Recopiez sans rien changer le passage de l'extrait fourni qui va de « M. Saint-Marc Girardin a » à « leçon épisodique d'impartialité. ».

====== Extrait fourni

M. Saint-Marc Girardin a publié dans la dernière livraison de ce recueil une étude sur les principautés roumaines. Il ne nous appartient pas de célébrer nous-mêmes le succès qu'ont obtenu ces pages brillantes, où l'esprit s'unit avec tant d'agrément aux sentimens les plus généreux et aux observations politiques les plus sensées; mais il ne nous est pas permis d'ignorer les vives protestations que cet article a soulevées. Ces protestations se sont produites avec étendue dans plusieurs organes de la presse parisienne, et nous croyons pouvoir les examiner, et, jusqu'à un certain point, y faire droit, ne fût-ce que pour donner à des journaux qui nous ont accoutumés à d'autres traitemens une leçon épisodique d'impartialité.

Si nous avons bien compris les objections adressées à notre éloquent et spirituel collaborateur, on ne songerait pas à contester l'appréciation si nette qu'il a faite de l'œuvre de la conférence concernant les principautés. On abandonne à la discussion et aux chances de l'avenir la solution de la conférence, cette séparation des provinces maintenue malgré la création d'une commission centrale, nous dirions presque ce mystère diplomatique de l'unité en deux personnes dont M. Saint-Marc Girardin n'a certes point méconnu les avantages relatifs et transitoires, mais dont il a signalé les difficultés pratiques. Ce qu'on reproche à M. Saint-Marc Girardin, c'est d'avoir assimilé la question de l'union des principautés, réglée par la convention de 1858, à la question égyptienne de 1840, et d'avoir conclu de cette comparaison que la politique française avait été plus malheureuse cette année dans l'affaire des principautés qu'elle ne l'avait été en 1840 dans l'affaire d'Égypte.

============
====== Données fournies

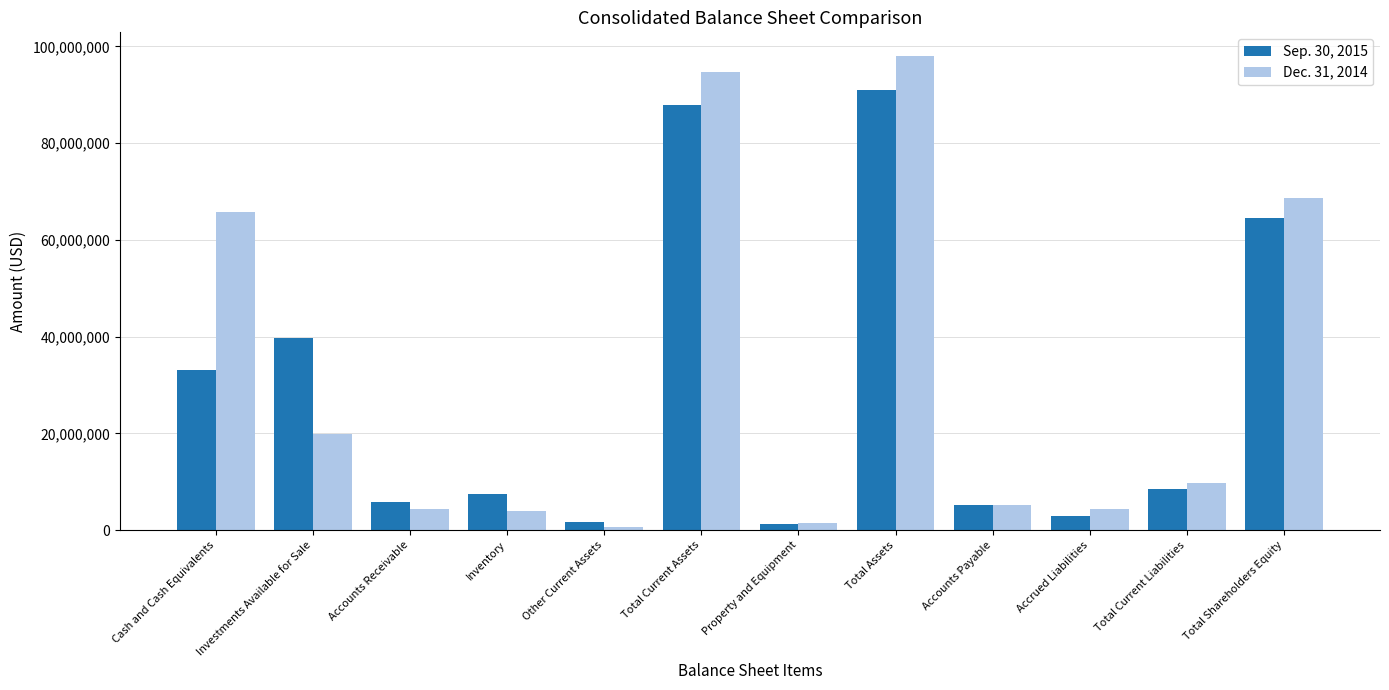

What is the label of the 5th bar from the left?

Other Current Assets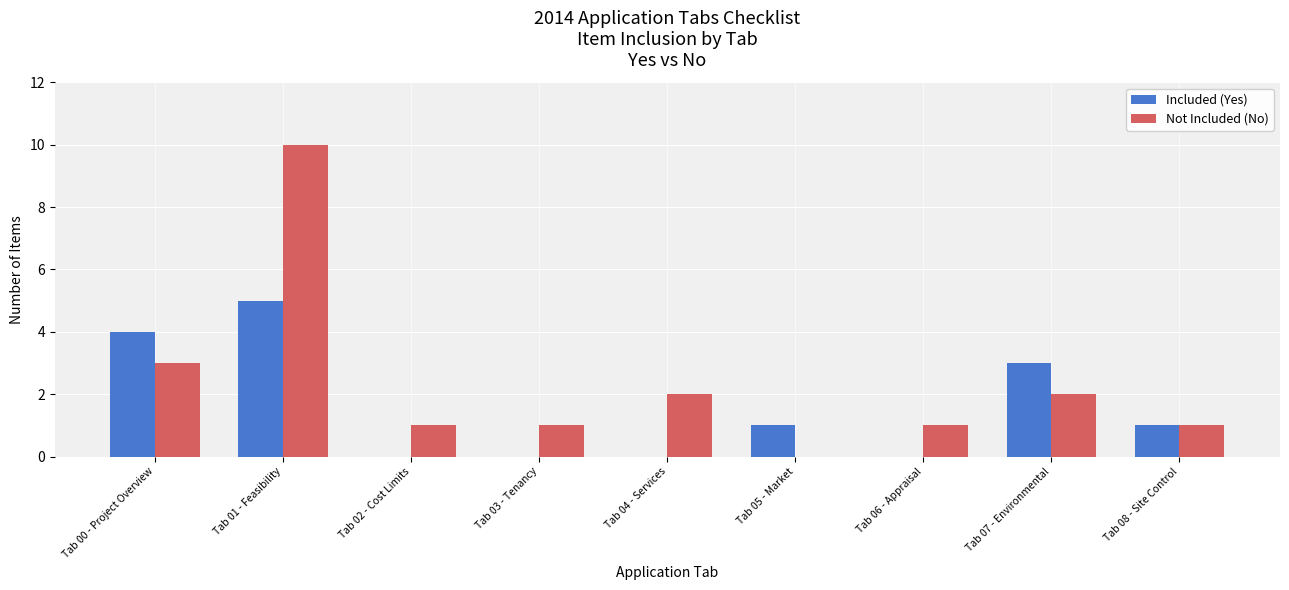

True or false: Included (Yes) has a value of 3 at Tab 03 - Tenancy.

False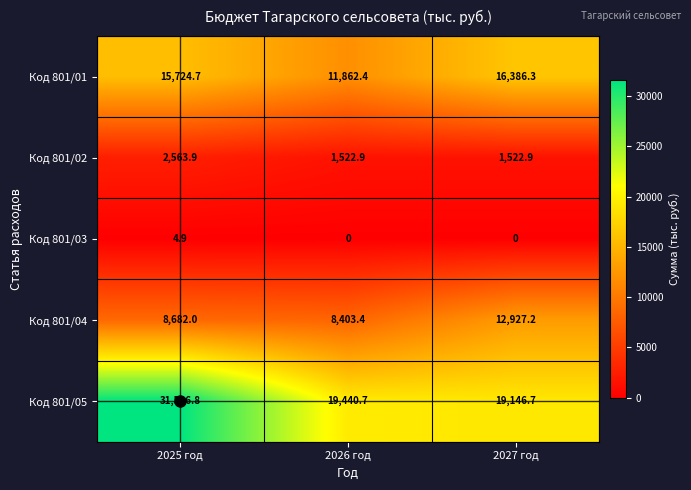

At which label is Код 801/04 closest to 10665?

2025 год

============

● Votre réponse:
M. Saint-Marc Girardin a publié dans la dernière livraison de ce recueil une étude sur les principautés roumaines. Il ne nous appartient pas de célébrer nous-mêmes le succès qu'ont obtenu ces pages brillantes, où l'esprit s'unit avec tant d'agrément aux sentimens les plus généreux et aux observations politiques les plus sensées; mais il ne nous est pas permis d'ignorer les vives protestations que cet article a soulevées. Ces protestations se sont produites avec étendue dans plusieurs organes de la presse parisienne, et nous croyons pouvoir les examiner, et, jusqu'à un certain point, y faire droit, ne fût-ce que pour donner à des journaux qui nous ont accoutumés à d'autres traitemens une leçon épisodique d'impartialité.